Can you output, word for word, the part of the Causal Layered Analysis passage from "CLA Iceberg" up to and including "layers of analysis."?

EXTRACT

######

Causal Layered Analysis (abbreviated as CLA) is a group sense-making technique used to explore the underlying causes and worldviews contributing to a situation. Working together, groups made up of people representing different perspectives respond to a central question with:

  • Litany: how they "feel" about it
  • Causes: what's creating the situation
  • Worldview: the perspectives shaping it
  • Myths: the underlying stories feed it

The results of a CLA exercise are often shown as an iceberg, with the Problem visible above the water, and the Litany, Causes, Worldviews, and Myths shown progressively larger below the water. When complete, groups use the CLA to better understand the problem and inform their vision of the future.


CLA Iceberg
source: Philipp Kuerten


Causal layered analysis (CLA) is offered as a new research theory and method. As a theory, it seeks to integrate empiricist, interpretive, critical, and action-learning modes of knowing. As a method, its utility is not in predicting the future but in creating transformative spaces for the creation of alternative futures. It is also likely to be useful in developing more effective — deeper, inclusive, longer-term—policy


The Layers of CLA[2]

CLA presumes four layers of analysis.

######

EXERCISE DATA

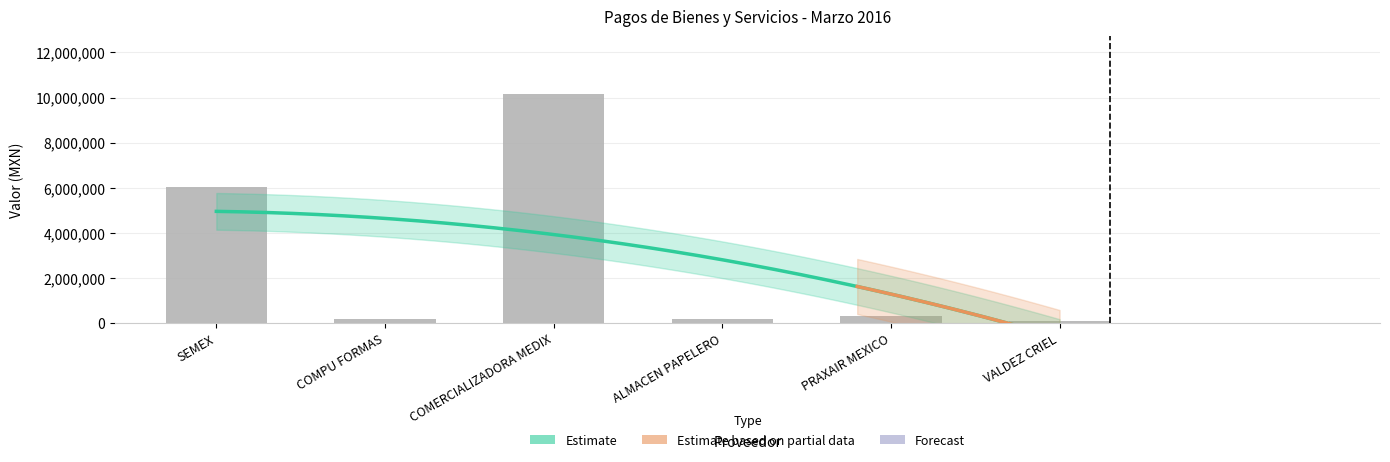

How many bars are there in total?

6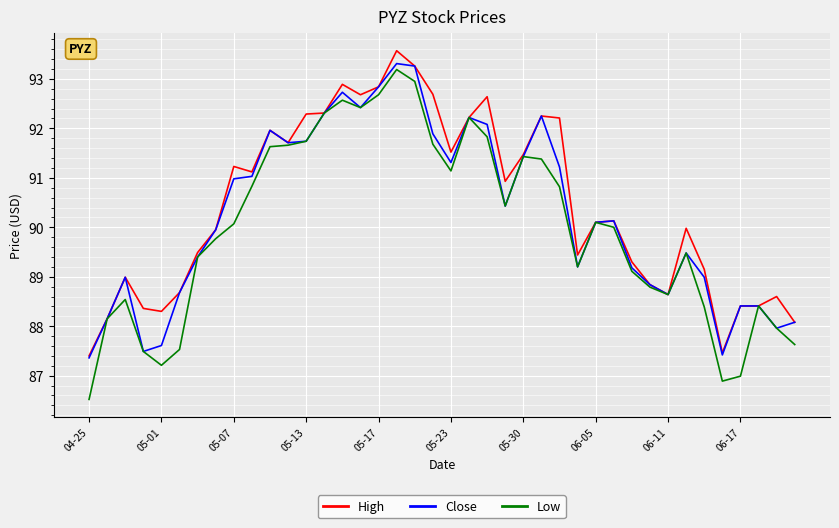

List the series in order of their overall mean, lowest first.

Low, Close, High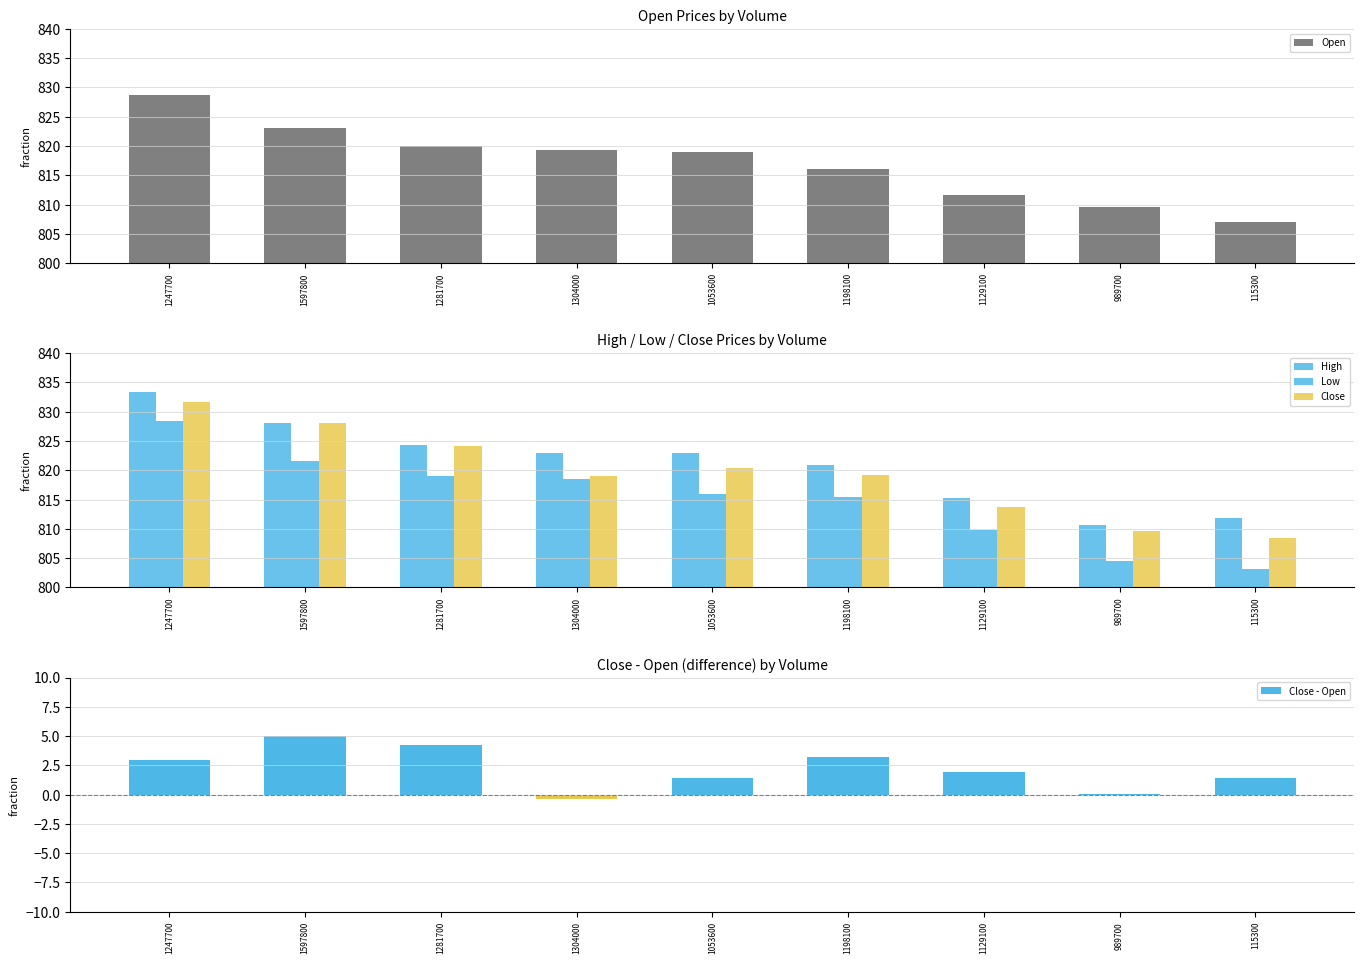

What is the difference between the maximum and minimum values in the Low series?

25.2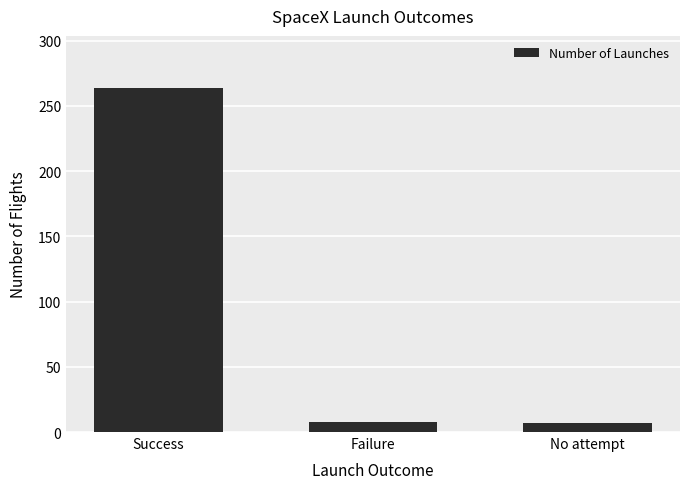

What is the value of the 3rd bar from the left?

7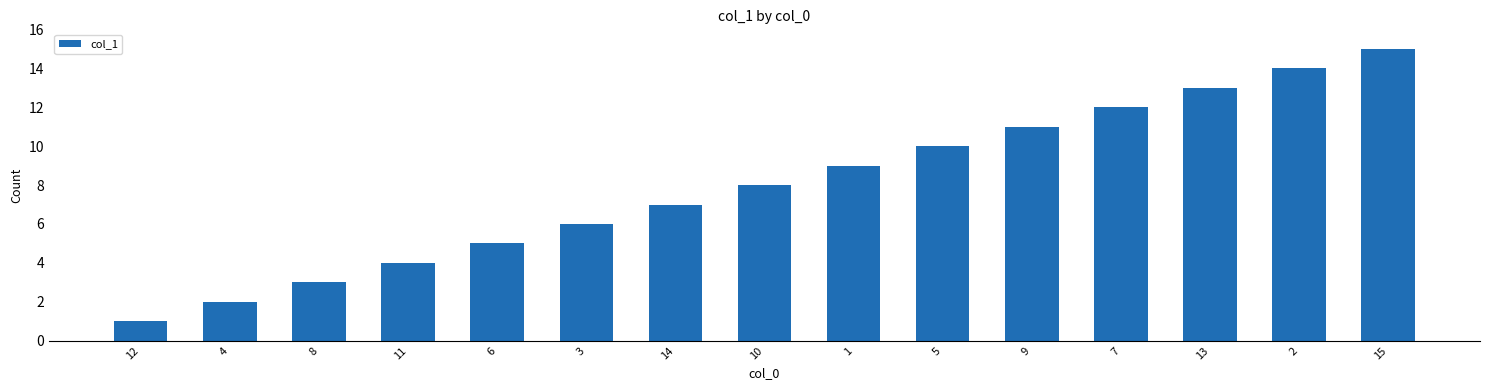

Reading left to right, extract all data points from this chart.

12=1	4=2	8=3	11=4	6=5	3=6	14=7	10=8	1=9	5=10	9=11	7=12	13=13	2=14	15=15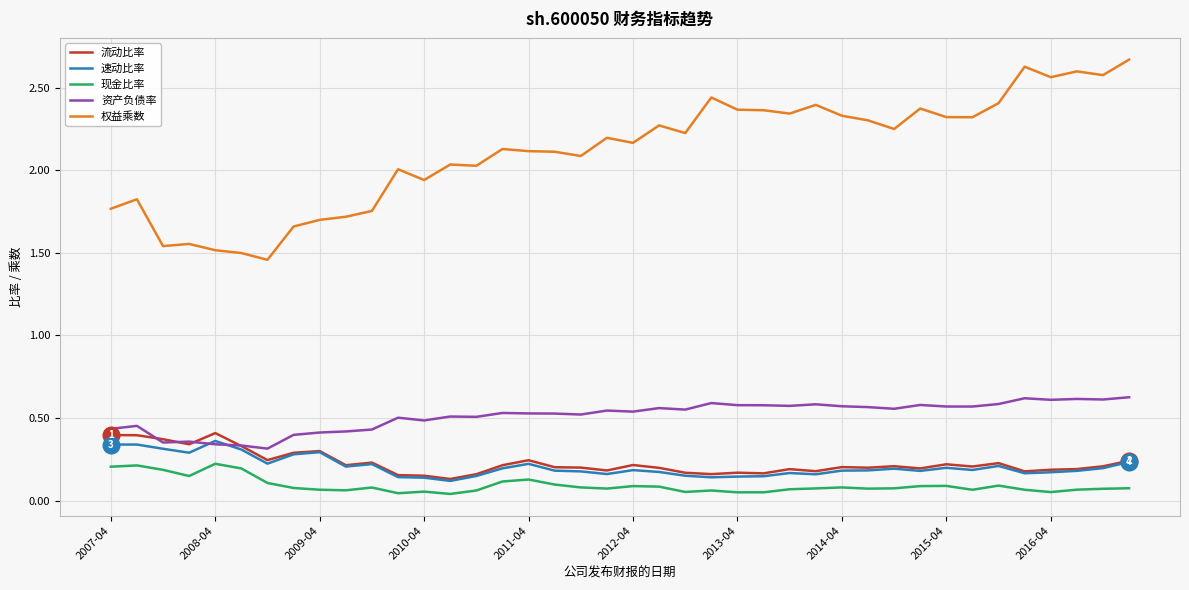

Does the chart display data point markers on the line(s)?

No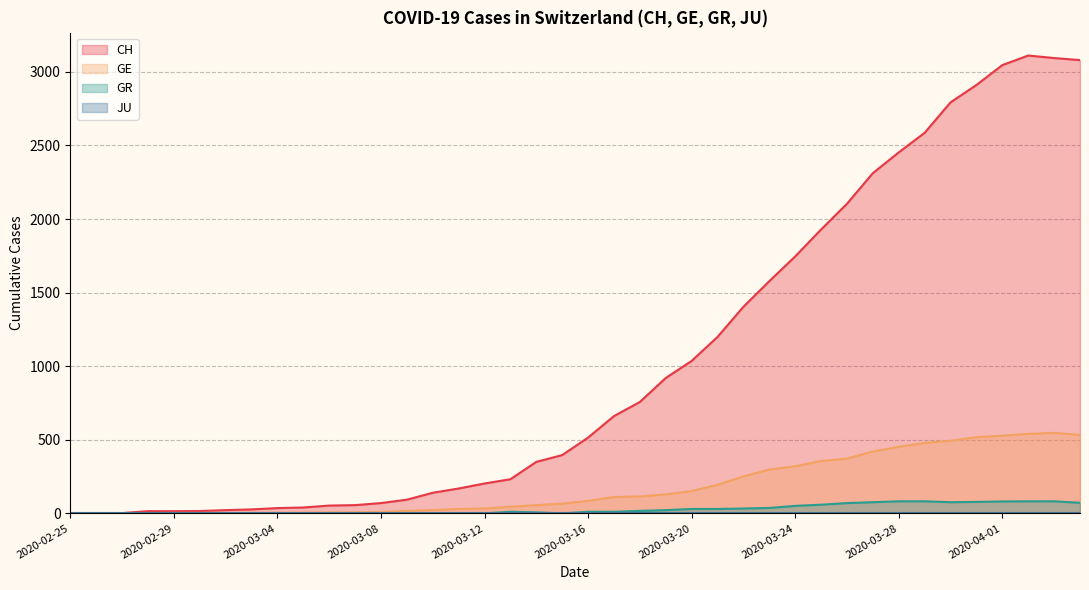

What is the difference between the GE values at 2020-03-26 and 2020-04-02?

168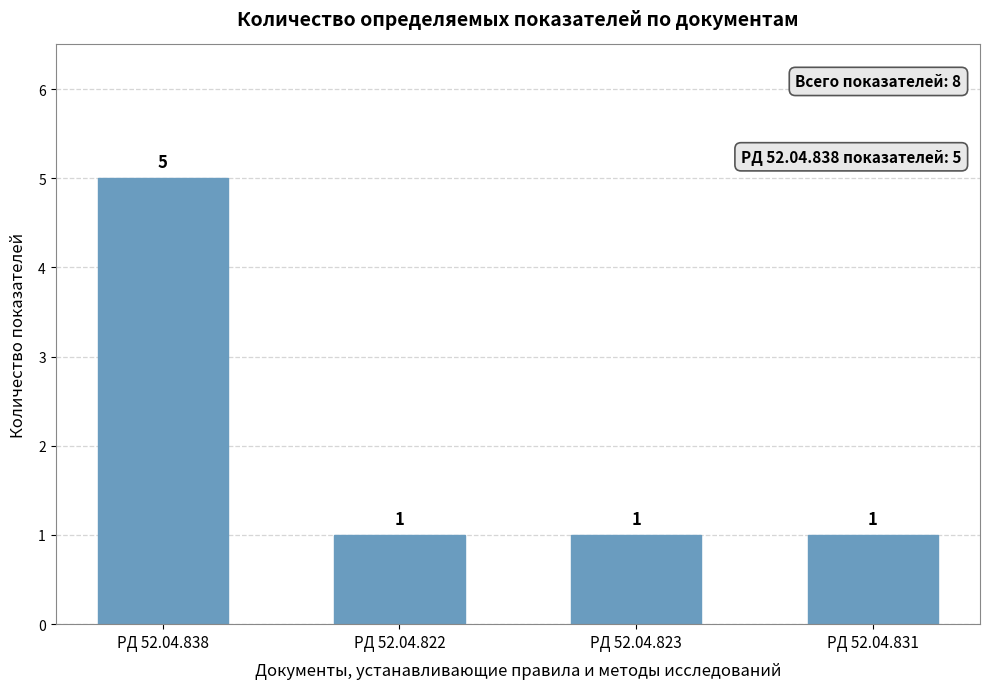

What is the maximum value shown in the chart?

5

######

WORKED SOLUTION
CLA Iceberg
source: Philipp Kuerten


Causal layered analysis (CLA) is offered as a new research theory and method. As a theory, it seeks to integrate empiricist, interpretive, critical, and action-learning modes of knowing. As a method, its utility is not in predicting the future but in creating transformative spaces for the creation of alternative futures. It is also likely to be useful in developing more effective — deeper, inclusive, longer-term—policy


The Layers of CLA[2]

CLA presumes four layers of analysis.